About this task —
Write out each line of the records that has "human" in it.

Records shown —
◇ ◇ ◇ ◇
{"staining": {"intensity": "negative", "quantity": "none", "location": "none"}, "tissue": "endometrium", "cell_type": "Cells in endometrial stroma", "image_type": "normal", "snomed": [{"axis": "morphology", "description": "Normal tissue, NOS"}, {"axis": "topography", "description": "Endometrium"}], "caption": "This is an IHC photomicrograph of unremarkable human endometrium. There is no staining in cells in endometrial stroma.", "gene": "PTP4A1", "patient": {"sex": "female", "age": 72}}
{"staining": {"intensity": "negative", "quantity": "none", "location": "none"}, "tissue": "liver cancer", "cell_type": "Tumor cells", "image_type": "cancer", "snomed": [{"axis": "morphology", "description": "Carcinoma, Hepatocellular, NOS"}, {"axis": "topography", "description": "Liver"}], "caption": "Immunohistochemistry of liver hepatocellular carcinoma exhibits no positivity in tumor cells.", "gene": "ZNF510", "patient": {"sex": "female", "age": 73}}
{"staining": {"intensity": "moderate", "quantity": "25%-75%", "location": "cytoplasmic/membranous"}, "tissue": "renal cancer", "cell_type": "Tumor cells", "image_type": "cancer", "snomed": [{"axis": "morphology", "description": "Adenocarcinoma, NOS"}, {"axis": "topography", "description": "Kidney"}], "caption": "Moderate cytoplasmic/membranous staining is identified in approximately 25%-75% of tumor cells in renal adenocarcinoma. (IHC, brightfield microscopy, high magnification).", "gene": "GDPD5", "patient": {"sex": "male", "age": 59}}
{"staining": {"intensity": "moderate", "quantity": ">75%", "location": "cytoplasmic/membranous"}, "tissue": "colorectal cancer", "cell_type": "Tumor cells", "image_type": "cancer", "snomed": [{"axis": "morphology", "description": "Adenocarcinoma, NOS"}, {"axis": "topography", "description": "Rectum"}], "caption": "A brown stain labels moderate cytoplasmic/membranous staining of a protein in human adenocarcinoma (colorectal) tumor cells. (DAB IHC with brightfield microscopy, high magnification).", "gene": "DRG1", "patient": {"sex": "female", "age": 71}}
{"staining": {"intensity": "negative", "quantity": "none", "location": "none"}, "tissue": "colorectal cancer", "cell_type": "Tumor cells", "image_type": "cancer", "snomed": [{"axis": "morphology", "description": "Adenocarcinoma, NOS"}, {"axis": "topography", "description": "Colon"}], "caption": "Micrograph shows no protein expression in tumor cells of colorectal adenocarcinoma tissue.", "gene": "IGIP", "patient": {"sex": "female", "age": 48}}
◇ ◇ ◇ ◇
Solution below —
{"staining": {"intensity": "negative", "quantity": "none", "location": "none"}, "tissue": "endometrium", "cell_type": "Cells in endometrial stroma", "image_type": "normal", "snomed": [{"axis": "morphology", "description": "Normal tissue, NOS"}, {"axis": "topography", "description": "Endometrium"}], "caption": "This is an IHC photomicrograph of unremarkable human endometrium. There is no staining in cells in endometrial stroma.", "gene": "PTP4A1", "patient": {"sex": "female", "age": 72}}
{"staining": {"intensity": "moderate", "quantity": ">75%", "location": "cytoplasmic/membranous"}, "tissue": "colorectal cancer", "cell_type": "Tumor cells", "image_type": "cancer", "snomed": [{"axis": "morphology", "description": "Adenocarcinoma, NOS"}, {"axis": "topography", "description": "Rectum"}], "caption": "A brown stain labels moderate cytoplasmic/membranous staining of a protein in human adenocarcinoma (colorectal) tumor cells. (DAB IHC with brightfield microscopy, high magnification).", "gene": "DRG1", "patient": {"sex": "female", "age": 71}}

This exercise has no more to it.